Whilst exploring this topic, I have also come to the understanding that insight, that is, of the patient, is an important faculty in the treatment and characterisation of mental illness. Ghaemi discusses this matter extensively. His paper entertains the theory that insight is central in both the treatment and diagnosis of bipolar, for in mania, for example, patients lack insight and therefore feel no need to see a medical professional. In my understanding, insight is crucial in that it allows the patient to recognise which areas of their life are severely affected by their illness. In some cases, without insight it would be impossible to diagnose certain mental illnesses. Gaining insight of one’s own condition provides a starting point for psychiatrists to offer help.
According to Heideggerian philosophy, all of us are bound by the particular environment we were born into. In the same way, mentally ill persons are bound by the limits set by their illness. This may seem like rather an extreme viewpoint, but what we can take from this, at least, is that- in using a phenomenological approach to treatment- it is important to pay at least some attention to the patient’s upbringing and background.

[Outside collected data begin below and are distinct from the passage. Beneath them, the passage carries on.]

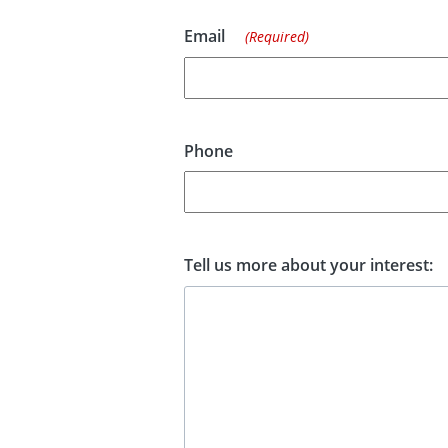
Email
(Required)
Phone
Tell us more about your interest:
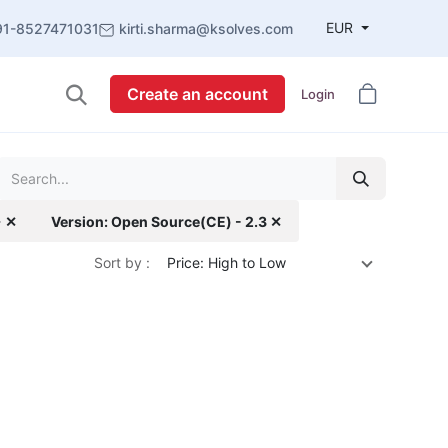
EUR
91-8527471031
kirti.sharma@ksolves.com
Create an account
Login
+ ✕
Version: Open Source(CE) - 2.3 ✕
Sort by :
Price: High to Low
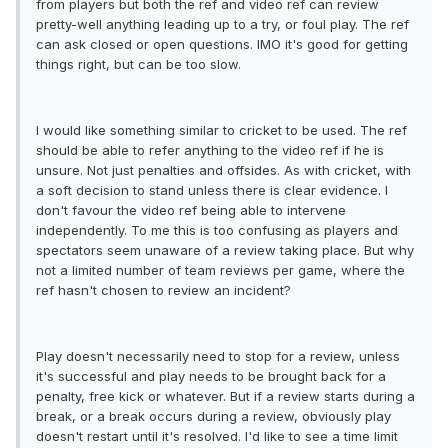
from players but both the ref and video ref can review
pretty-well anything leading up to a try, or foul play. The ref
can ask closed or open questions. IMO it's good for getting
things right, but can be too slow.
I would like something similar to cricket to be used. The ref
should be able to refer anything to the video ref if he is
unsure. Not just penalties and offsides. As with cricket, with
a soft decision to stand unless there is clear evidence. I
don't favour the video ref being able to intervene
independently. To me this is too confusing as players and
spectators seem unaware of a review taking place. But why
not a limited number of team reviews per game, where the
ref hasn't chosen to review an incident?
Play doesn't necessarily need to stop for a review, unless
it's successful and play needs to be brought back for a
penalty, free kick or whatever. But if a review starts during a
break, or a break occurs during a review, obviously play
doesn't restart until it's resolved. I'd like to see a time limit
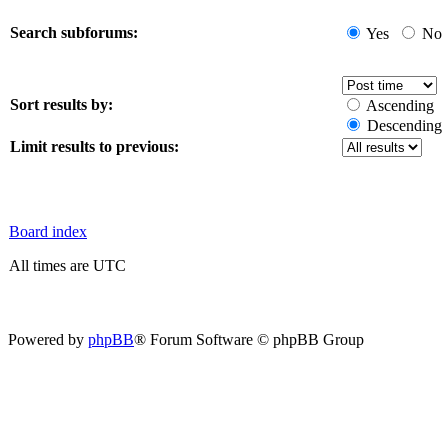
Search subforums:
Yes
No
Sort results by:
Ascending
Descending
Limit results to previous:
Board index
All times are UTC
Powered by
phpBB
® Forum Software © phpBB Group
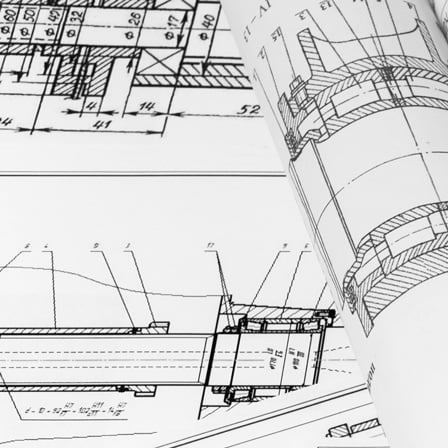
Platform & AI
Platform & AI
Platform
Innovative, compliant architecture connecting your quality, manufact
AI
Discover MasterControl’s secure, specialized AI platform for life scie
Validation
Reduce validation from weeks to minutes with MasterControl’s patente
Data & Analytics
Uncover trends and make better decisions faster with MasterControl I
Integrations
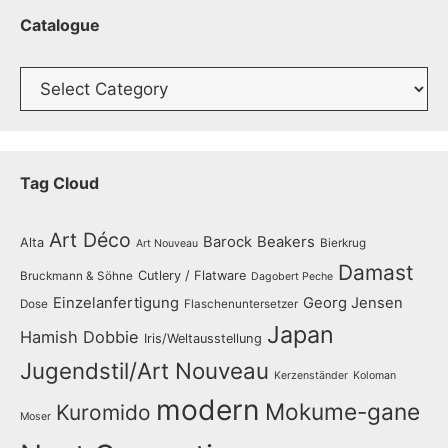
Catalogue
Catalogue
Tag Cloud
Art Déco
Barock
Beakers
Alta
Bierkrug
Art Nouveau
Damast
Cutlery / Flatware
Bruckmann & Söhne
Dagobert Peche
Einzelanfertigung
Georg Jensen
Dose
Flaschenuntersetzer
Japan
Hamish Dobbie
Iris/Weltausstellung
Jugendstil/Art Nouveau
Kerzenständer
Koloman
modern
Mokume-gane
Kuromido
Moser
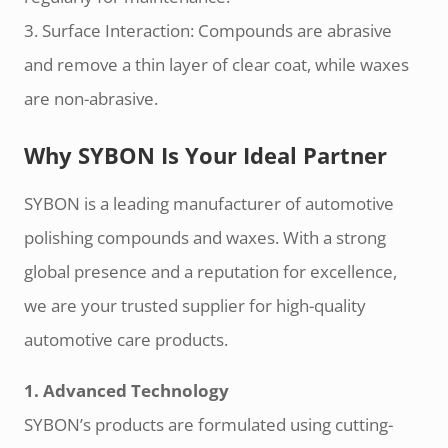
3. Surface Interaction: Compounds are abrasive
and remove a thin layer of clear coat, while waxes
are non-abrasive.
Why SYBON Is Your Ideal Partner
SYBON is a leading manufacturer of automotive
polishing compounds and waxes. With a strong
global presence and a reputation for excellence,
we are your trusted supplier for high-quality
automotive care products.
1. Advanced Technology
SYBON’s products are formulated using cutting-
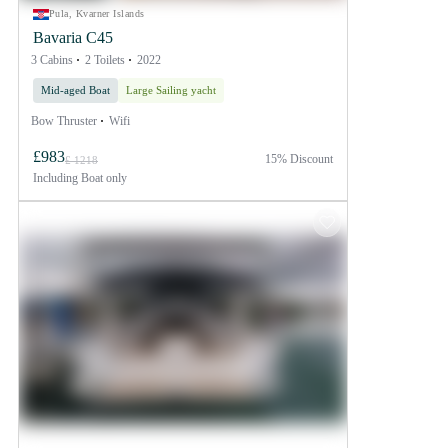
Pula, Kvarner Islands
Bavaria C45
3 Cabins
2 Toilets
2022
Mid-aged Boat
Large Sailing yacht
Bow Thruster
Wifi
£983
15% Discount
£ 1218
Including
Boat only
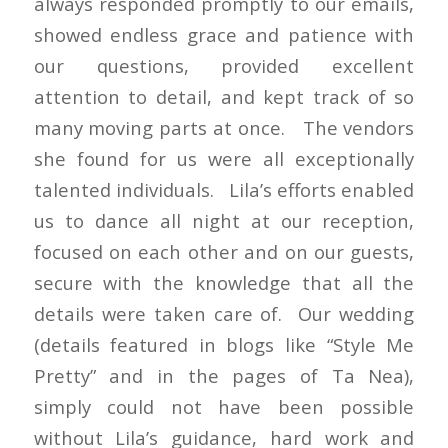
always responded promptly to our emails,
showed endless grace and patience with
our questions, provided excellent
attention to detail, and kept track of so
many moving parts at once. The vendors
she found for us were all exceptionally
talented individuals. Lila’s efforts enabled
us to dance all night at our reception,
focused on each other and on our guests,
secure with the knowledge that all the
details were taken care of. Our wedding
(details featured in blogs like “Style Me
Pretty” and in the pages of Ta Nea),
simply could not have been possible
without Lila’s guidance, hard work and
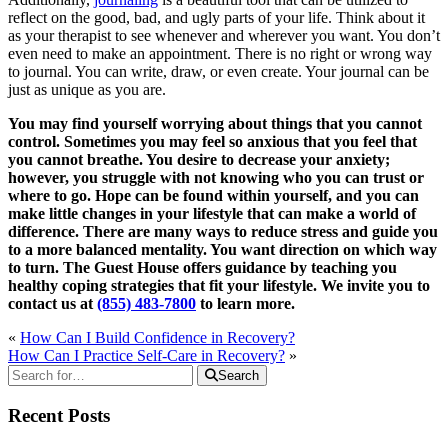
reflect on the good, bad, and ugly parts of your life. Think about it
as your therapist to see whenever and wherever you want. You don’t
even need to make an appointment. There is no right or wrong way
to journal. You can write, draw, or even create. Your journal can be
just as unique as you are.
You may find yourself worrying about things that you cannot
control. Sometimes you may feel so anxious that you feel that
you cannot breathe. You desire to decrease your anxiety;
however, you struggle with not knowing who you can trust or
where to go. Hope can be found within yourself, and you can
make little changes in your lifestyle that can make a world of
difference. There are many ways to reduce stress and guide you
to a more balanced mentality. You want direction on which way
to turn. The Guest House offers guidance by teaching you
healthy coping strategies that fit your lifestyle. We invite you to
contact us at
(855) 483-7800
to learn more.
«
How Can I Build Confidence in Recovery?
How Can I Practice Self-Care in Recovery?
»
Search
Recent Posts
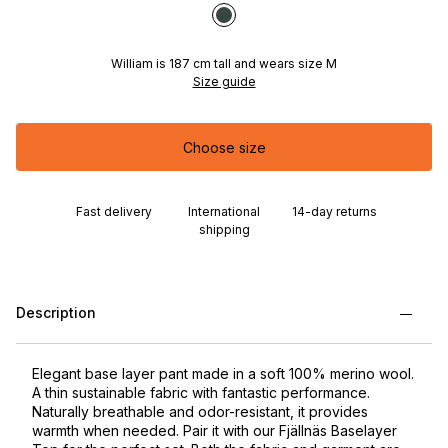
William is 187 cm tall and wears size M
Size guide
Choose size
Fast delivery
International
14-day returns
shipping
Description
Elegant base layer pant made in a soft 100% merino wool.
A thin sustainable fabric with fantastic performance.
Naturally breathable and odor-resistant, it provides
warmth when needed. Pair it with our Fjällnäs Baselayer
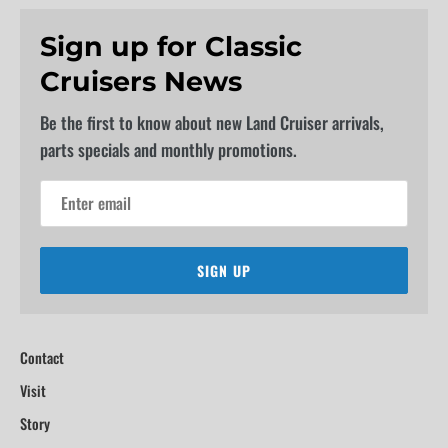
Sign up for Classic
Cruisers News
Be the first to know about new Land Cruiser arrivals,
parts specials and monthly promotions.
SIGN UP
Contact
Visit
Story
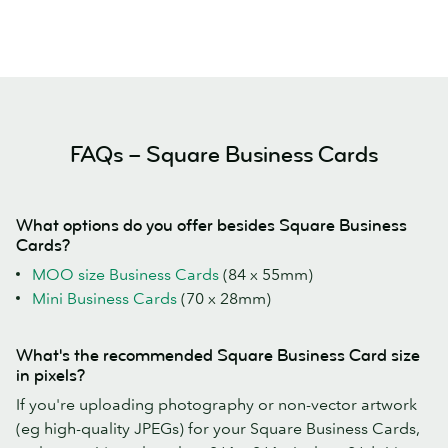
FAQs – Square Business Cards
What options do you offer besides Square Business
Cards?
MOO size Business Cards
(84 x 55mm)
Mini Business Cards
(70 x 28mm)
What's the recommended Square Business Card size
in pixels?
If you're uploading photography or non-vector artwork
(eg high-quality JPEGs) for your Square Business Cards,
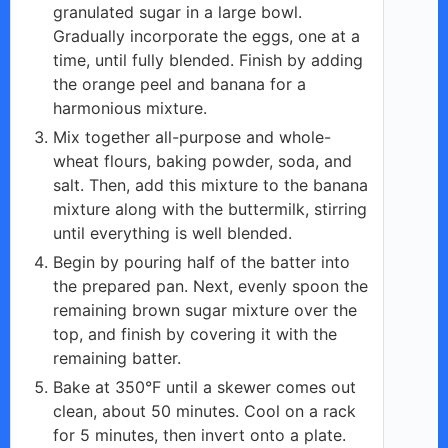
granulated sugar in a large bowl.
Gradually incorporate the eggs, one at a
time, until fully blended. Finish by adding
the orange peel and banana for a
harmonious mixture.
Mix together all-purpose and whole-
wheat flours, baking powder, soda, and
salt. Then, add this mixture to the banana
mixture along with the buttermilk, stirring
until everything is well blended.
Begin by pouring half of the batter into
the prepared pan. Next, evenly spoon the
remaining brown sugar mixture over the
top, and finish by covering it with the
remaining batter.
Bake at 350°F until a skewer comes out
clean, about 50 minutes. Cool on a rack
for 5 minutes, then invert onto a plate.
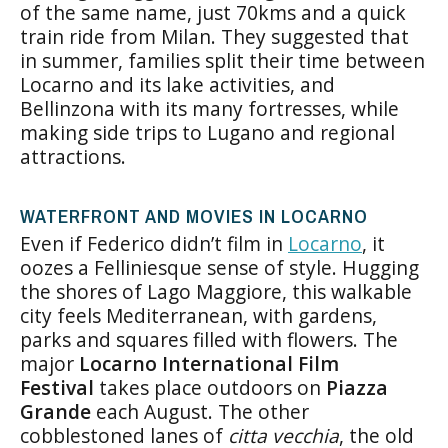
of the same name, just 70kms and a quick
train ride from Milan. They suggested that
in summer, families split their time between
Locarno and its lake activities, and
Bellinzona with its many fortresses, while
making side trips to Lugano and regional
attractions.
WATERFRONT AND MOVIES IN LOCARNO
Even if Federico didn’t film in
Locarno
, it
oozes a Felliniesque sense of style. Hugging
the shores of Lago Maggiore, this walkable
city feels Mediterranean, with gardens,
parks and squares filled with flowers. The
major
Locarno International Film
Festival
takes place outdoors on
Piazza
Grande
each August. The other
cobblestoned lanes of
citta vecchia
, the old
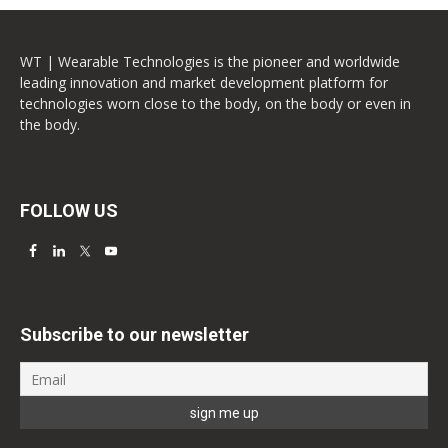
WT | Wearable Technologies is the pioneer and worldwide
leading innovation and market development platform for
technologies worn close to the body, on the body or even in
the body.
FOLLOW US
Subscribe to our newsletter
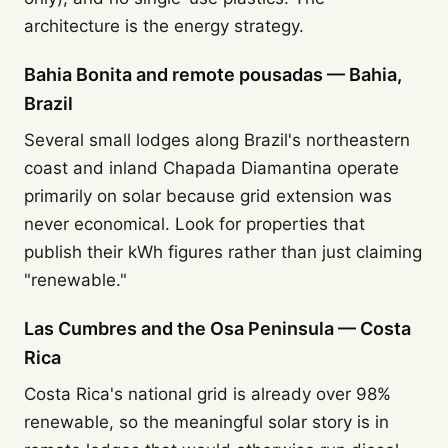
architecture is the energy strategy.
Bahia Bonita and remote pousadas — Bahia,
Brazil
Several small lodges along Brazil's northeastern
coast and inland Chapada Diamantina operate
primarily on solar because grid extension was
never economical. Look for properties that
publish their kWh figures rather than just claiming
"renewable."
Las Cumbres and the Osa Peninsula — Costa
Rica
Costa Rica's national grid is already over 98%
renewable, so the meaningful solar story is in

Lastly, another discovery which displays significance is that phenomenology is now considered to be the leading form of treatment in Europe. More specifically, this type of medicinal practice places focus on the patient’s values and what phenomenologists call ‘signs’. Clearly, phenomenology has taught us a great deal about medicine as a whole and is responsible for a rise in more successful and reputable treatments for mental illnesses. It has shown that we need not rely entirely on medication as phenomenological based therapy focussed on insight and values has shown itself to be prosperous in more ways than one.
- Ghaemi, S. (2007). Feeling and time: the phenomenology of mood disorders, depressive realism, and existential psychotherapy. Schizophrenia bulletin, 33(1), pp.122–130.
- Johnson, M. (1998). Being mentally III: A phenomenological inquiry. Archives of psychiatric nursing, 12(4), pp.195–201.
- Morris, C. (1959). Philosophy, psychiatry, mental illness and health. Philosophy and Phenomenological Research, 20(1), pp.47-55.